I read an article recently about the “sixth sense;” that part of ourselves that taps us on the shoulder, and always tells the truth. In Jewish mysticism, it is called the Certainty Principle. (You can read the article here, if you’re interested.) While it sounds new-agey (old-agey?) and mumbo-jumboey, I think there is undeniable truth in it. I’ve experienced it and know that when it arrives, it’s undeniable. Sometimes there’s certainty, and from that moment on you are living in a new reality.
So, I want to be a farmer. And can’t imagine myself doing anything else.
It’s scary, knowing what you want. And also knowing that if you can’t find a way to do it, you’ll be always a little sad inside. I think that’s really where the root of my fear is: knowing that I’m facing this challenge and that my happiness hangs in the balance. (This sounds so melodramatic typing it out, but I’m going with it.) It doesn’t help that I’ve found a calling that makes it incredibly difficult to make a decent living, have health insurance, save for retirement, not be a broken-down cripple at 50, and on and on. That I will have to work hard, with my body, mind, and heart, every day of my life, to make it happen. It’s scary. But at the same time, I’m willing.

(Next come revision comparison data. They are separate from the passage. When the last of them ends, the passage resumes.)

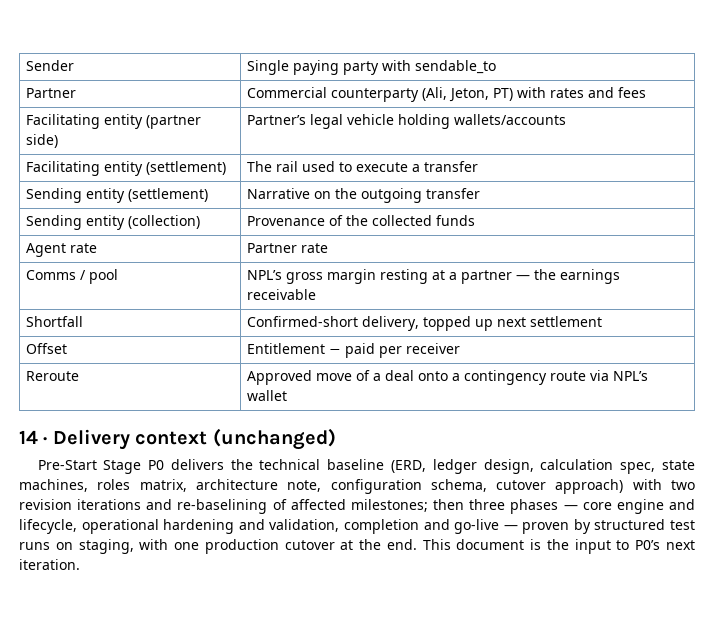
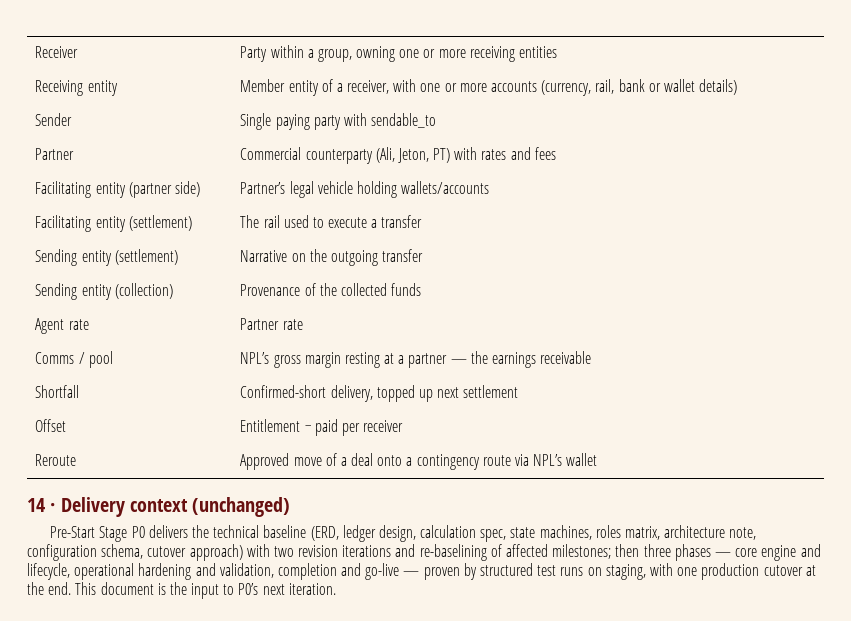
(25, 65) none -> [35,46,79,58] [240,45,557,62] [35,80,118,96] [240,79,738,96] Receiver | Party within a group, owning one or more receiving entities // Receiving entity | Member entity of a receiver, with one or more accounts (currency, rail, bank or wallet details) //

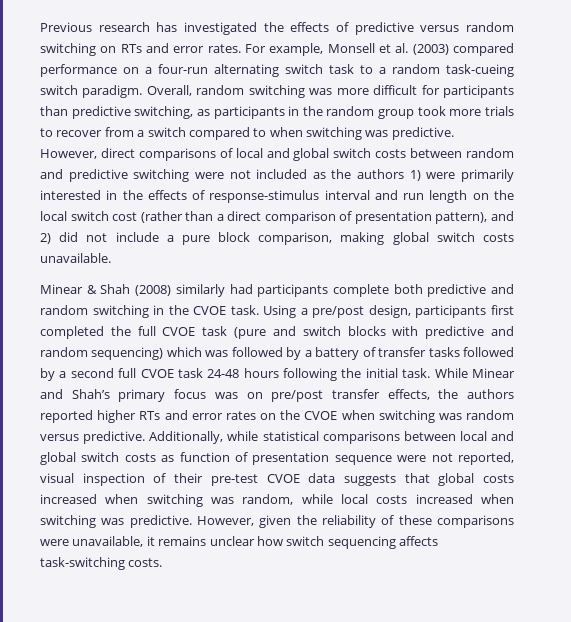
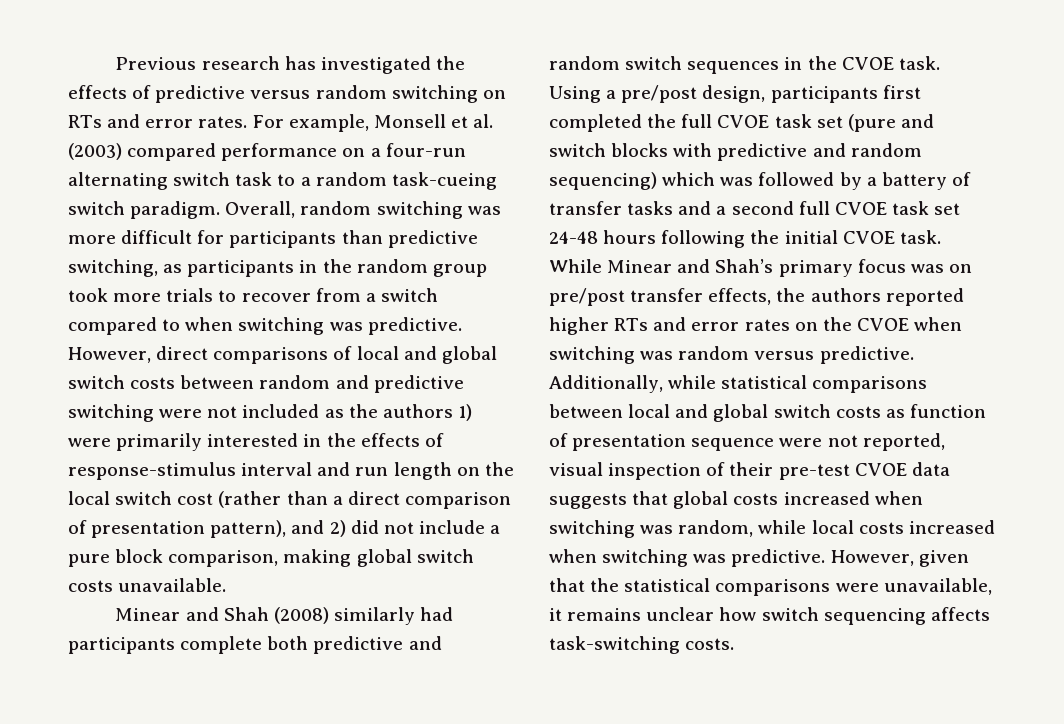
[86,285,97,294] & -> [185,607,219,621] and
[92,305,149,318] switching -> [625,56,780,74] switch sequences
(228, 331) none -> [816,116,843,128] set
[462,347,514,357] [40,368,55,381] followed by -> [678,201,712,215] and
(203, 373) none -> [934,203,961,215] set
(398, 373) none -> [842,231,895,244] CVOE
[296,515,432,528] the reliability of these -> [549,578,711,592] that the statistical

I love the work. I love using my body every day, to create something that will nourish myself and others. I love that walking over the land will be my form of “pounding the pavement.” And I know that I can figure it out. I just need time to try, to gather experience, to fail and try again. To learn the parts of it that I don’t know at all (bookkeeping, record keeping, crop planning, marketing, taxes, starting & running a business, dealing with dissatisfied customers, actually making money farming, healing sick animals, dealing with crop failures, etc etc). And time to get better at the parts I’m familiar with. More practice.
Keep me accountable won’t you? And let me know I’m doing a good job now and then? Thanks in advance. I know I’ll need it. (And if ever I can return the favor, you know you can call.)